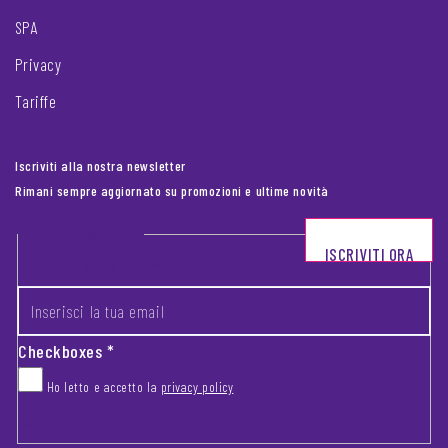
SPA
Privacy
Tariffe
Iscriviti alla nostra newsletter
Rimani sempre aggiornato su promozioni e ultime novità
Footer newsletter
ISCRIVITI ORA
INSERISCI LA TUA EMAIL
*
Checkboxes
*
Ho letto e accetto la
privacy policy
CAPTCHA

What the task asks: The copy you produce must hold all the records above exactly and none of their pictures.

Result of the exercise:
SPA
Privacy
Tariffe
Iscriviti alla nostra newsletter
Rimani sempre aggiornato su promozioni e ultime novità
Footer newsletter
ISCRIVITI ORA
INSERISCI LA TUA EMAIL
*
Checkboxes
*
Ho letto e accetto la
privacy policy
CAPTCHA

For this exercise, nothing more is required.